Hace poco, leí la autobiografía de una de los mayores personalidades del siglo XX, Sir Winston Churchill, primer ministro de Gran Bretaña durante la II Guerra Mundial, uno de los vencedores de Hitler. Churchill, a parte de político, fue escritor y recibió el Premio Nobel en 1953. Él mismo describe así su época escolar:
“Por fin llegó el día en que puse fin a casi doce años de colegio. Treinta y seis trimestres durante los cuales rara vez aprendí algo de interés ni utilidad. Volviendo la vista atrás, aquellos años forman el periodo más estéril de mi vida. Fui feliz de niño con todos mis juguetes en mi cuarto y he sido cada vez más feliz desde que me hice hombre. Sin embargo, ese interludio escolar arroja un sombrío y oscuro borrón en mi periplo vital.

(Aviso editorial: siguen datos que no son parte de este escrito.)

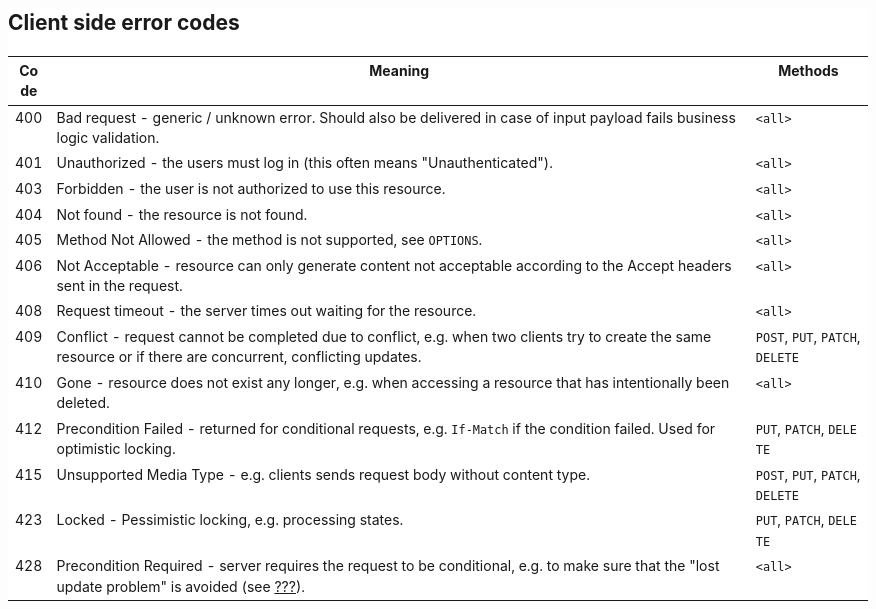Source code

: ## Client side error codes

| Code | Meaning                                                                                                                                                        | Methods                          |
| ---- | -------------------------------------------------------------------------------------------------------------------------------------------------------------- | -------------------------------- |
| 400  | Bad request - generic / unknown error. Should also be delivered in case of input payload fails business logic validation.                                      | `<all>`                          |
| 401  | Unauthorized - the users must log in (this often means "Unauthenticated").                                                                                     | `<all>`                          |
| 403  | Forbidden - the user is not authorized to use this resource.                                                                                                   | `<all>`                          |
| 404  | Not found - the resource is not found.                                                                                                                         | `<all>`                          |
| 405  | Method Not Allowed - the method is not supported, see `OPTIONS`.                                                                                               | `<all>`                          |
| 406  | Not Acceptable - resource can only generate content not acceptable according to the Accept headers sent in the request.                                        | `<all>`                          |
| 408  | Request timeout - the server times out waiting for the resource.                                                                                               | `<all>`                          |
| 409  | Conflict - request cannot be completed due to conflict, e.g. when two clients try to create the same resource or if there are concurrent, conflicting updates. | `POST`, `PUT`, `PATCH`, `DELETE` |
| 410  | Gone - resource does not exist any longer, e.g. when accessing a resource that has intentionally been deleted.                                                 | `<all>`                          |
| 412  | Precondition Failed - returned for conditional requests, e.g. `If-Match` if the condition failed. Used for optimistic locking.                                 | `PUT`, `PATCH`, `DELETE`         |
| 415  | Unsupported Media Type - e.g. clients sends request body without content type.                                                                                 | `POST`, `PUT`, `PATCH`, `DELETE` |
| 423  | Locked - Pessimistic locking, e.g. processing states.                                                                                                          | `PUT`, `PATCH`, `DELETE`         |
| 428  | Precondition Required - server requires the request to be conditional, e.g. to make sure that the "lost update problem" is avoided (see [???](#181)).          | `<all>`                          |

En realidad, una educación prolongada, indispensable para que la sociedad avance, no es un proceso natural para el ser humano. Va contra su propio ser. A un chico lo que le gustaría es seguir a su padre en busca de alimento o una presa. Le gustaría hacer cosas prácticas hasta donde le permitieran sus fuerzas. Le agradaría ganar un sueldo, por pequeño que fuera, para contribuir a mantener el hogar. Le encantaría disponer de tiempo y aprovecharlo o malgastarlo como quisiera. Y entonces, quizás por las tardes, un verdadero deseo de aprender nacería de los chicos más prometedores. Pero, ¿por qué inculcarlo a la fuerza en los que no tienen interés? Así y sólo así es como se abren las ‘ventanas mágicas’ de la inteligencia.